The biggest question in my mind is whether the telecoms will opt to install more wireless technology to reach users in these areas and lower their costs of network fiber build-out. I think this is a very likely outcome and will boost the bottom lines of wireless providers, albeit on lower-tier products.

I don’t think these lower-tier products will significantly increase profit margins for this particular segment of the business, but will more likely increase flow through volume and overall revenues, while generating additional some free cash flow. Given the high debt service levels from previous expansion efforts, the increased cash flow will be a welcome offset.

International Security Concerns

Lastly, a lawmaker has introduced legislation to ban Chinese companies Huawei and ZTE equipment purchases by US government agencies for national security concerns.

Chinese commercial technology is a vehicle for the Chinese government to spy on United States federal agencies, posing a severe national security threat,” said Congressman Conaway. “Allowing Huawei, ZTE, and other related entities access to U.S. government communications would be inviting Chinese surveillance into all aspects of our lives. This legislation falls directly in line with President Trump’s policy of putting American national security interests first, a policy I’m proud to support.

The concern about Chinese hacking seems valid considering their role in the takedown of former Canadian telecom giant Nortel. Nortel’s former security advisor, Brian Shields, has warned against working with Huawei. The Wall Street Journal provides some coverage on the incident, and I also remember that MSNBC had produced a video segment several years ago that provided some detail on the event.

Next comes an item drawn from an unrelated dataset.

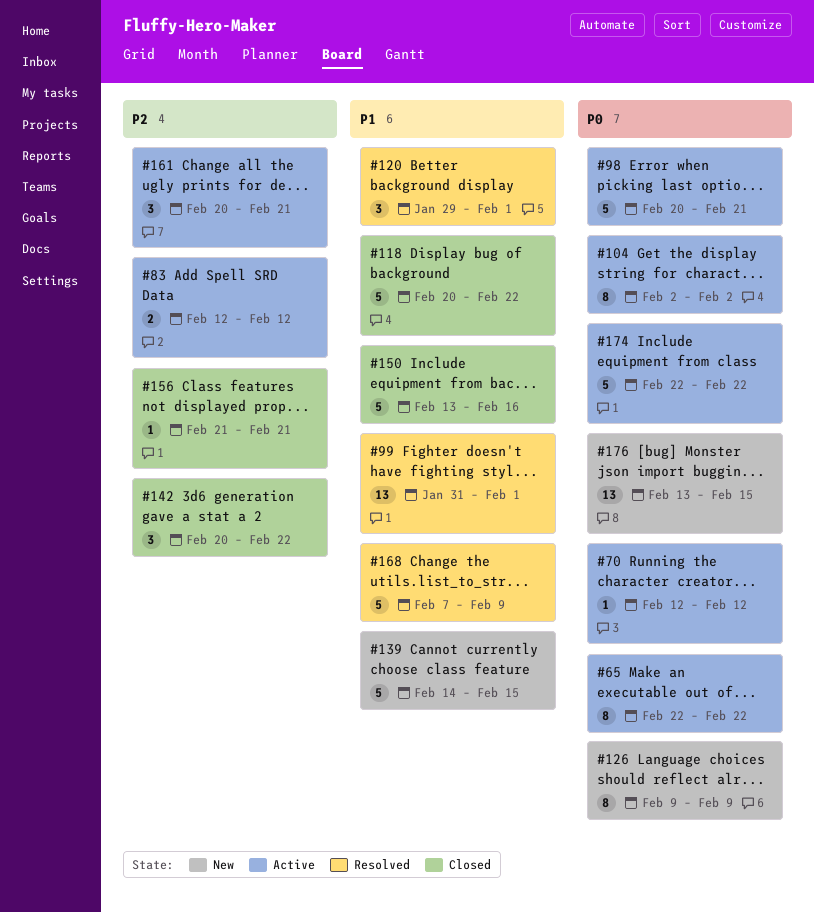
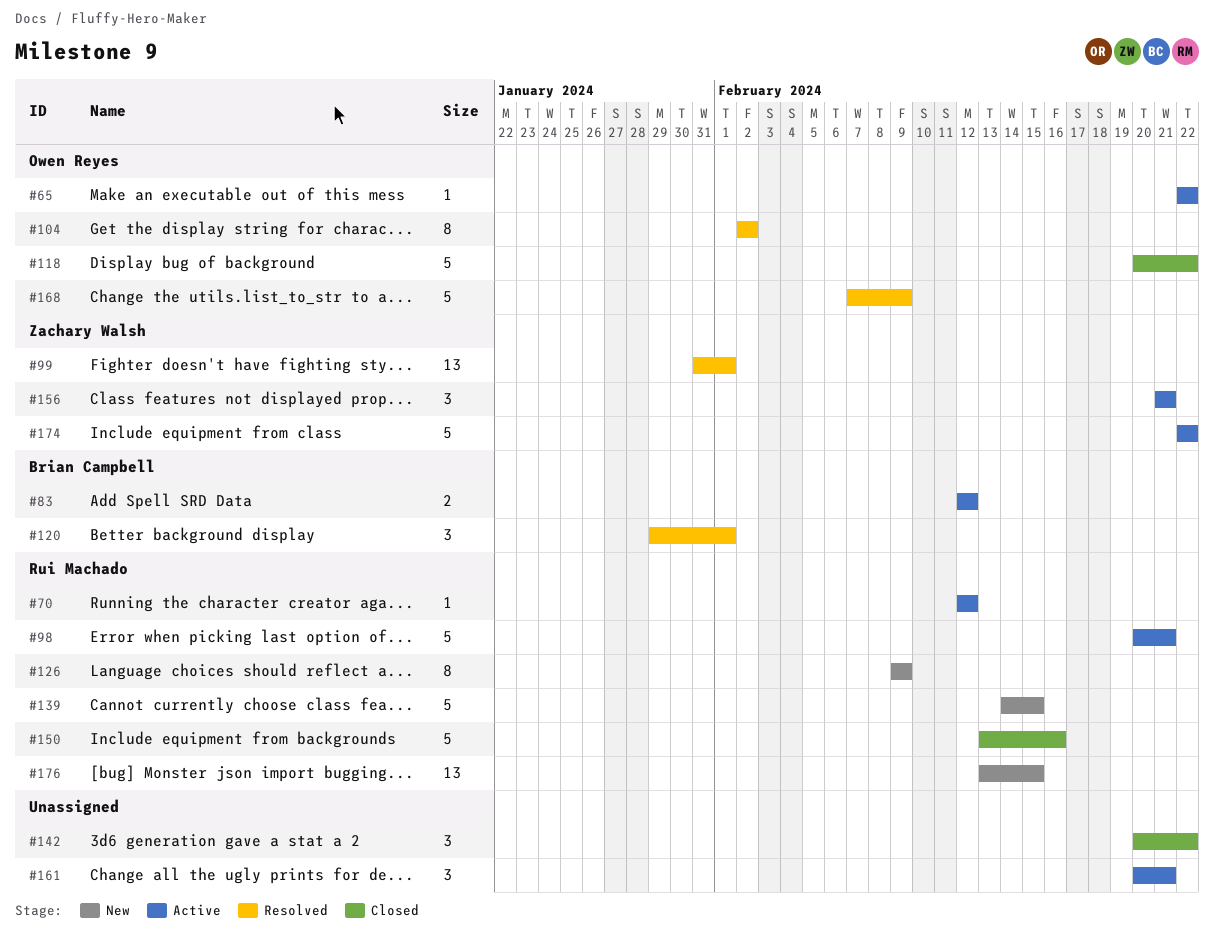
#65, estimate: 8 -> 1
#104, status: Active -> Resolved
#156, status: Closed -> Active
#156, estimate: 1 -> 3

The legislation, if passed, would seemingly boost the share of the equipment market by US telecom companies at the expense of China, which may provide ample reason for a trade war between the two countries.

Disclosure: I/we have no positions in any stocks mentioned, and no plans to initiate any positions within the next 72 hours. I wrote this article myself, and it expresses my own opinions. I am not receiving compensation for it (other than from Seeking Alpha). I have no business relationship with any company whose stock is mentioned in this article.